## Your objective
Reproduce the material below verbatim, from its first line to its last, preserving every character and the line breaks.
------ Records supplied
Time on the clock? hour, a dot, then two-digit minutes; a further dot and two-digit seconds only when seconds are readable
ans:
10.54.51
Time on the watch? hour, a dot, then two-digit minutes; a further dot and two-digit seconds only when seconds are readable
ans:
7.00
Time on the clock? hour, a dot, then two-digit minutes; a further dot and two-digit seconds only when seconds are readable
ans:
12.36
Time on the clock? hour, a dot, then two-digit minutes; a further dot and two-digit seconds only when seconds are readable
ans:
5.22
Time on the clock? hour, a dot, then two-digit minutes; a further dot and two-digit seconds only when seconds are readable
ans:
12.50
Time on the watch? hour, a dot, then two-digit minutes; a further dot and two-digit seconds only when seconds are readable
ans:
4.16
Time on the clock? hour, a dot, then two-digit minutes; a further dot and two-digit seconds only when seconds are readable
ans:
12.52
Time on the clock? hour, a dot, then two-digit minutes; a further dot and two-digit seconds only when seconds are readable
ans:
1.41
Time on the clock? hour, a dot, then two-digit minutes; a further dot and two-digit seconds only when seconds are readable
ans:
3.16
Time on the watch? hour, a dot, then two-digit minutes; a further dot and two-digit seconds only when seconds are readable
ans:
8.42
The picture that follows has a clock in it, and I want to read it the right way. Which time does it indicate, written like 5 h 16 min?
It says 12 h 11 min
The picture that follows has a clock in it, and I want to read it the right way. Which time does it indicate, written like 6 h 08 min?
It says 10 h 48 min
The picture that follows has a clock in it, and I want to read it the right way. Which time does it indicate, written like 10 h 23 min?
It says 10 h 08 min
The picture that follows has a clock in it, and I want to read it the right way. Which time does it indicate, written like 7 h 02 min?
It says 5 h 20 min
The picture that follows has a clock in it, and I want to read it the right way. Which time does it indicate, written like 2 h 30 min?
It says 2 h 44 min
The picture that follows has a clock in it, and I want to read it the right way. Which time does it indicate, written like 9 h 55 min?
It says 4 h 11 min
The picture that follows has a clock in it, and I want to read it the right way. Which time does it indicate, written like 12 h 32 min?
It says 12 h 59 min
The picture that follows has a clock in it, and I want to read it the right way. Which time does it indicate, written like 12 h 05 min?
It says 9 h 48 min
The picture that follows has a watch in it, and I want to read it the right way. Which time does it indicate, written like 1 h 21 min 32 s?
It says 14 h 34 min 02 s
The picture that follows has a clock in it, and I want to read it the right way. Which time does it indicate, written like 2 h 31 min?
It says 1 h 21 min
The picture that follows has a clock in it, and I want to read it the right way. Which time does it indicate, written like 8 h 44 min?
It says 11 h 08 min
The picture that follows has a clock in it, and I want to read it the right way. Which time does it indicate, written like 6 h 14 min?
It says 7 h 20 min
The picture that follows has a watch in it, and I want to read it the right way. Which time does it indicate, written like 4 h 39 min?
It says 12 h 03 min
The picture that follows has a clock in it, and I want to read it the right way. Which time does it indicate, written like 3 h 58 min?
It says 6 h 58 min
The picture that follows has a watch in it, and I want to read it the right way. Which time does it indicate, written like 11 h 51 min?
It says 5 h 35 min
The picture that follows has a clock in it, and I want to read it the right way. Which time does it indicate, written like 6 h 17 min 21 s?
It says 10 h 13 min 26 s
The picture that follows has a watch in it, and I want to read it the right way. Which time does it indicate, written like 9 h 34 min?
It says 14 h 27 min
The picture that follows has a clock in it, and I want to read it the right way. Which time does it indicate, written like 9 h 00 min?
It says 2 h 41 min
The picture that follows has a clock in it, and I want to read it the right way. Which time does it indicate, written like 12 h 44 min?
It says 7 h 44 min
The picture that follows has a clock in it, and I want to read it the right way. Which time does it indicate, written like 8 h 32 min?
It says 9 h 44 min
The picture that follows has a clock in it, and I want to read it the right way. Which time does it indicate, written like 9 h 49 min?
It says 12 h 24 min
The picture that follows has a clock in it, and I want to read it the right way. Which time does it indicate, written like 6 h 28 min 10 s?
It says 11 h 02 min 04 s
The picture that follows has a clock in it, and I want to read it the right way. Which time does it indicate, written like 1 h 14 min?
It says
------------
## Completed task
Time on the clock? hour, a dot, then two-digit minutes; a further dot and two-digit seconds only when seconds are readable
ans:
10.54.51
Time on the watch? hour, a dot, then two-digit minutes; a further dot and two-digit seconds only when seconds are readable
ans:
7.00
Time on the clock? hour, a dot, then two-digit minutes; a further dot and two-digit seconds only when seconds are readable
ans:
12.36
Time on the clock? hour, a dot, then two-digit minutes; a further dot and two-digit seconds only when seconds are readable
ans:
5.22
Time on the clock? hour, a dot, then two-digit minutes; a further dot and two-digit seconds only when seconds are readable
ans:
12.50
Time on the watch? hour, a dot, then two-digit minutes; a further dot and two-digit seconds only when seconds are readable
ans:
4.16
Time on the clock? hour, a dot, then two-digit minutes; a further dot and two-digit seconds only when seconds are readable
ans:
12.52
Time on the clock? hour, a dot, then two-digit minutes; a further dot and two-digit seconds only when seconds are readable
ans:
1.41
Time on the clock? hour, a dot, then two-digit minutes; a further dot and two-digit seconds only when seconds are readable
ans:
3.16
Time on the watch? hour, a dot, then two-digit minutes; a further dot and two-digit seconds only when seconds are readable
ans:
8.42
The picture that follows has a clock in it, and I want to read it the right way. Which time does it indicate, written like 5 h 16 min?
It says 12 h 11 min
The picture that follows has a clock in it, and I want to read it the right way. Which time does it indicate, written like 6 h 08 min?
It says 10 h 48 min
The picture that follows has a clock in it, and I want to read it the right way. Which time does it indicate, written like 10 h 23 min?
It says 10 h 08 min
The picture that follows has a clock in it, and I want to read it the right way. Which time does it indicate, written like 7 h 02 min?
It says 5 h 20 min
The picture that follows has a clock in it, and I want to read it the right way. Which time does it indicate, written like 2 h 30 min?
It says 2 h 44 min
The picture that follows has a clock in it, and I want to read it the right way. Which time does it indicate, written like 9 h 55 min?
It says 4 h 11 min
The picture that follows has a clock in it, and I want to read it the right way. Which time does it indicate, written like 12 h 32 min?
It says 12 h 59 min
The picture that follows has a clock in it, and I want to read it the right way. Which time does it indicate, written like 12 h 05 min?
It says 9 h 48 min
The picture that follows has a watch in it, and I want to read it the right way. Which time does it indicate, written like 1 h 21 min 32 s?
It says 14 h 34 min 02 s
The picture that follows has a clock in it, and I want to read it the right way. Which time does it indicate, written like 2 h 31 min?
It says 1 h 21 min
The picture that follows has a clock in it, and I want to read it the right way. Which time does it indicate, written like 8 h 44 min?
It says 11 h 08 min
The picture that follows has a clock in it, and I want to read it the right way. Which time does it indicate, written like 6 h 14 min?
It says 7 h 20 min
The picture that follows has a watch in it, and I want to read it the right way. Which time does it indicate, written like 4 h 39 min?
It says 12 h 03 min
The picture that follows has a clock in it, and I want to read it the right way. Which time does it indicate, written like 3 h 58 min?
It says 6 h 58 min
The picture that follows has a watch in it, and I want to read it the right way. Which time does it indicate, written like 11 h 51 min?
It says 5 h 35 min
The picture that follows has a clock in it, and I want to read it the right way. Which time does it indicate, written like 6 h 17 min 21 s?
It says 10 h 13 min 26 s
The picture that follows has a watch in it, and I want to read it the right way. Which time does it indicate, written like 9 h 34 min?
It says 14 h 27 min
The picture that follows has a clock in it, and I want to read it the right way. Which time does it indicate, written like 9 h 00 min?
It says 2 h 41 min
The picture that follows has a clock in it, and I want to read it the right way. Which time does it indicate, written like 12 h 44 min?
It says 7 h 44 min
The picture that follows has a clock in it, and I want to read it the right way. Which time does it indicate, written like 8 h 32 min?
It says 9 h 44 min
The picture that follows has a clock in it, and I want to read it the right way. Which time does it indicate, written like 9 h 49 min?
It says 12 h 24 min
The picture that follows has a clock in it, and I want to read it the right way. Which time does it indicate, written like 6 h 28 min 10 s?
It says 11 h 02 min 04 s
The picture that follows has a clock in it, and I want to read it the right way. Which time does it indicate, written like 1 h 14 min?
It says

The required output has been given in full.